The tournaments themselves had their own favorites. As Stan Smith told James Buddell for the ATP’s website earlier this year, “The history leading up to the ranking system included a ‘star system’ as far as entries into tournaments. Some players would be on a list as players that could help sell tickets, and they would have priority over others. The ranking system was a hot point for the players. The ATP felt that it wanted to control the ranking system and not let the ITF or anyone else control it.”

On Monday, August 23, 1973, a year after its formation, the ATP produced its first set of (then-monthly) “computer” rankings based strictly on the players’ results from the previous 12 months. I put “computer” in quotes because, as Doug Robson wrote in a USA Todaypiece on the 40th anniversary of the rankings this summer, “At conception, there was no computer.”

Mike Estep, who ran the ranking system for much of the 1980s, told Robson, “The computer was just an adding machine that had the ability to divide by 12.” The calculations were done by hand, printed on a giant piece of paper from a dot-matrix printer—“it went halfway around the room”—and “hung like giant tapestries in the locker area so players could verify their results.”

The first ranking list included 186 players, and the man at the top of it was Ilie Nastase. Unlike Scanlon, who was a product of the all-business pro era, Nastase had begun his career in the looser, less-lucrative amateur days. He was honored to be the first No. 1, but this most artistic of players had reservations about the new, coldly meritocratic system of skill assessment. Nasty claimed that the atmosphere changed on tour once the rankings became a fact of life. He had idolized the 1960s Australian greats, men who had brought a macho, self-deprecating bonhomie to the locker room—camaraderie was the name of the game when there was no prize money to be had. Nastase said that hanging out with other players was different once “everyone had a number hanging over them.” Hierarchy, rather than camaraderie, would become the rule in tennis for the next generation. By 1981, John McEnroe would speak for his tour mates when he said, “Deep down, nobody gives a s--t about anybody else.”

The WTA joined the ranking revolution in 1975, and tweaks have been made to both systems over the years. They went from monthly to weekly, the players were given a chance to exclude their worst results, and, presumably, full-fledged computers were booted up. While the system began as a way to eliminate subjectivity from tournament entries, the rankings have taken on a life of their own. The ATP threw a gala party in Manhattan during this year's U.S. Open to celebrate their 40-year anniversary. Federer said “it’s what drives our game," while other players believe that the rankings have played a part in the sport's rapid evolution, quality-wise, since the 1970s. No player can afford to rest on his laurels when he has a number hanging over his head. One thing Scanlon forgot to say about the computer is that it is merciless.
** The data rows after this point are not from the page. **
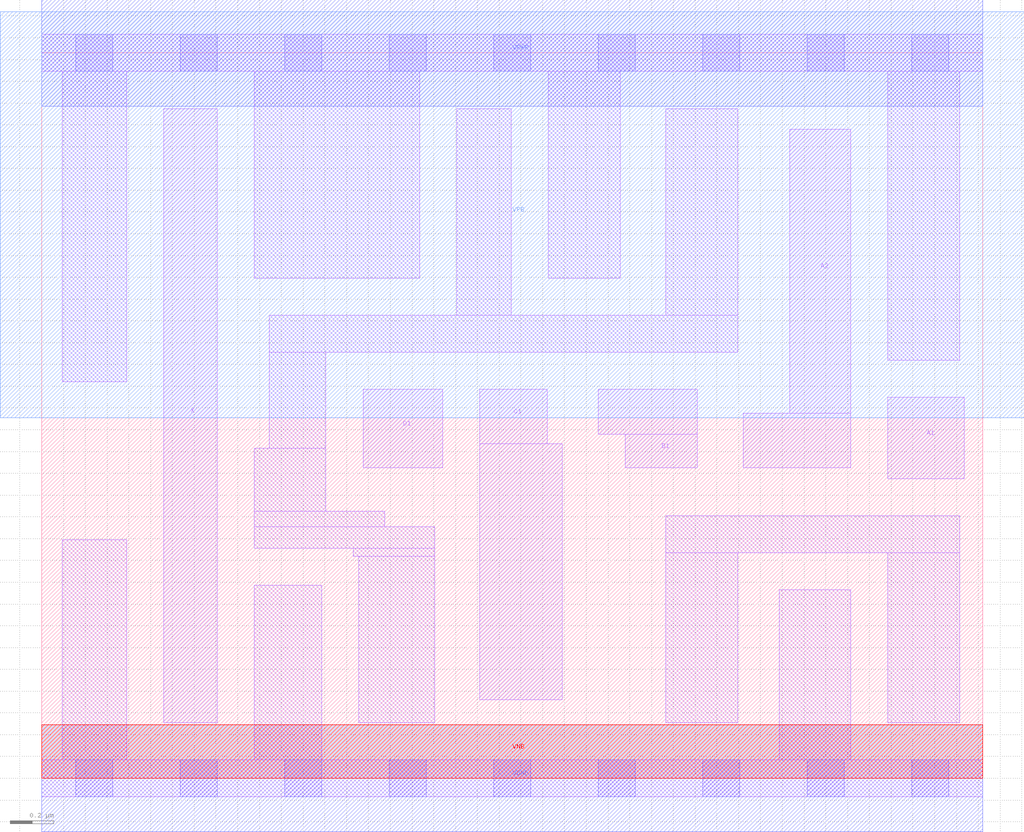
<source format=lef>
# Copyright 2020 The SkyWater PDK Authors
#
# Licensed under the Apache License, Version 2.0 (the "License");
# you may not use this file except in compliance with the License.
# You may obtain a copy of the License at
#
#     https://www.apache.org/licenses/LICENSE-2.0
#
# Unless required by applicable law or agreed to in writing, software
# distributed under the License is distributed on an "AS IS" BASIS,
# WITHOUT WARRANTIES OR CONDITIONS OF ANY KIND, either express or implied.
# See the License for the specific language governing permissions and
# limitations under the License.
#
# SPDX-License-Identifier: Apache-2.0

VERSION 5.7 ;
  NOWIREEXTENSIONATPIN ON ;
  DIVIDERCHAR "/" ;
  BUSBITCHARS "[]" ;
MACRO sky130_fd_sc_lp__o2111a_2
  CLASS CORE ;
  FOREIGN sky130_fd_sc_lp__o2111a_2 ;
  ORIGIN  0.000000  0.000000 ;
  SIZE  4.320000 BY  3.330000 ;
  SYMMETRY X Y R90 ;
  SITE unit ;
  PIN A1
    ANTENNAGATEAREA  0.315000 ;
    DIRECTION INPUT ;
    USE SIGNAL ;
    PORT
      LAYER li1 ;
        RECT 3.885000 1.375000 4.235000 1.750000 ;
    END
  END A1
  PIN A2
    ANTENNAGATEAREA  0.315000 ;
    DIRECTION INPUT ;
    USE SIGNAL ;
    PORT
      LAYER li1 ;
        RECT 3.220000 1.425000 3.715000 1.675000 ;
        RECT 3.435000 1.675000 3.715000 2.980000 ;
    END
  END A2
  PIN B1
    ANTENNAGATEAREA  0.315000 ;
    DIRECTION INPUT ;
    USE SIGNAL ;
    PORT
      LAYER li1 ;
        RECT 2.555000 1.580000 3.010000 1.785000 ;
        RECT 2.680000 1.425000 3.010000 1.580000 ;
    END
  END B1
  PIN C1
    ANTENNAGATEAREA  0.315000 ;
    DIRECTION INPUT ;
    USE SIGNAL ;
    PORT
      LAYER li1 ;
        RECT 2.010000 0.360000 2.390000 1.535000 ;
        RECT 2.010000 1.535000 2.320000 1.785000 ;
    END
  END C1
  PIN D1
    ANTENNAGATEAREA  0.315000 ;
    DIRECTION INPUT ;
    USE SIGNAL ;
    PORT
      LAYER li1 ;
        RECT 1.475000 1.425000 1.840000 1.785000 ;
    END
  END D1
  PIN X
    ANTENNADIFFAREA  0.588000 ;
    DIRECTION OUTPUT ;
    USE SIGNAL ;
    PORT
      LAYER li1 ;
        RECT 0.560000 0.255000 0.805000 3.075000 ;
    END
  END X
  PIN VGND
    DIRECTION INOUT ;
    USE GROUND ;
    PORT
      LAYER met1 ;
        RECT 0.000000 -0.245000 4.320000 0.245000 ;
    END
  END VGND
  PIN VNB
    DIRECTION INOUT ;
    USE GROUND ;
    PORT
      LAYER pwell ;
        RECT 0.000000 0.000000 4.320000 0.245000 ;
    END
  END VNB
  PIN VPB
    DIRECTION INOUT ;
    USE POWER ;
    PORT
      LAYER nwell ;
        RECT -0.190000 1.655000 4.510000 3.520000 ;
    END
  END VPB
  PIN VPWR
    DIRECTION INOUT ;
    USE POWER ;
    PORT
      LAYER met1 ;
        RECT 0.000000 3.085000 4.320000 3.575000 ;
    END
  END VPWR
  OBS
    LAYER li1 ;
      RECT 0.000000 -0.085000 4.320000 0.085000 ;
      RECT 0.000000  3.245000 4.320000 3.415000 ;
      RECT 0.095000  0.085000 0.390000 1.095000 ;
      RECT 0.095000  1.820000 0.390000 3.245000 ;
      RECT 0.975000  0.085000 1.285000 0.885000 ;
      RECT 0.975000  1.055000 1.805000 1.155000 ;
      RECT 0.975000  1.155000 1.575000 1.225000 ;
      RECT 0.975000  1.225000 1.305000 1.515000 ;
      RECT 0.975000  2.295000 1.735000 3.245000 ;
      RECT 1.045000  1.515000 1.305000 1.955000 ;
      RECT 1.045000  1.955000 3.195000 2.125000 ;
      RECT 1.430000  1.020000 1.805000 1.055000 ;
      RECT 1.455000  0.255000 1.805000 1.020000 ;
      RECT 1.905000  2.125000 2.155000 3.075000 ;
      RECT 2.325000  2.295000 2.655000 3.245000 ;
      RECT 2.865000  0.255000 3.195000 1.035000 ;
      RECT 2.865000  1.035000 4.215000 1.205000 ;
      RECT 2.865000  2.125000 3.195000 3.075000 ;
      RECT 3.385000  0.085000 3.715000 0.865000 ;
      RECT 3.885000  0.255000 4.215000 1.035000 ;
      RECT 3.885000  1.920000 4.215000 3.245000 ;
    LAYER mcon ;
      RECT 0.155000 -0.085000 0.325000 0.085000 ;
      RECT 0.155000  3.245000 0.325000 3.415000 ;
      RECT 0.635000 -0.085000 0.805000 0.085000 ;
      RECT 0.635000  3.245000 0.805000 3.415000 ;
      RECT 1.115000 -0.085000 1.285000 0.085000 ;
      RECT 1.115000  3.245000 1.285000 3.415000 ;
      RECT 1.595000 -0.085000 1.765000 0.085000 ;
      RECT 1.595000  3.245000 1.765000 3.415000 ;
      RECT 2.075000 -0.085000 2.245000 0.085000 ;
      RECT 2.075000  3.245000 2.245000 3.415000 ;
      RECT 2.555000 -0.085000 2.725000 0.085000 ;
      RECT 2.555000  3.245000 2.725000 3.415000 ;
      RECT 3.035000 -0.085000 3.205000 0.085000 ;
      RECT 3.035000  3.245000 3.205000 3.415000 ;
      RECT 3.515000 -0.085000 3.685000 0.085000 ;
      RECT 3.515000  3.245000 3.685000 3.415000 ;
      RECT 3.995000 -0.085000 4.165000 0.085000 ;
      RECT 3.995000  3.245000 4.165000 3.415000 ;
  END
END sky130_fd_sc_lp__o2111a_2
END LIBRARY

</source>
On Monday, I wrote about how the Wimbledon boycott tracked the cultural trends of the times in 1973. The advent of the ATP computer rankings did as well. It’s hard to imagine now, but meritocracy was a relatively new phenomenon in many places in those days. As late as 1964, George W. Bush could enter Yale University as a legacy admission and spend his time there earning “gentleman’s Cs.” The year Bush graduated, 1968, was the first year that women were admitted; since then, entrance to elite schools has become more merit-based, and less connection-based. (Perhaps the legacy admissions that do still exist can be thought of as the equivalent of Grand Slam wild cards.) Tennis, a sport originally reserved for gentlemen, operated on a similarly paternalistic model until 1968, when professionals were finally admitted to its biggest tournaments. Five years later, with the computer rankings, the unshakable ladder of excellence, the men took a big step toward self-rule by making sure that the right players entered them.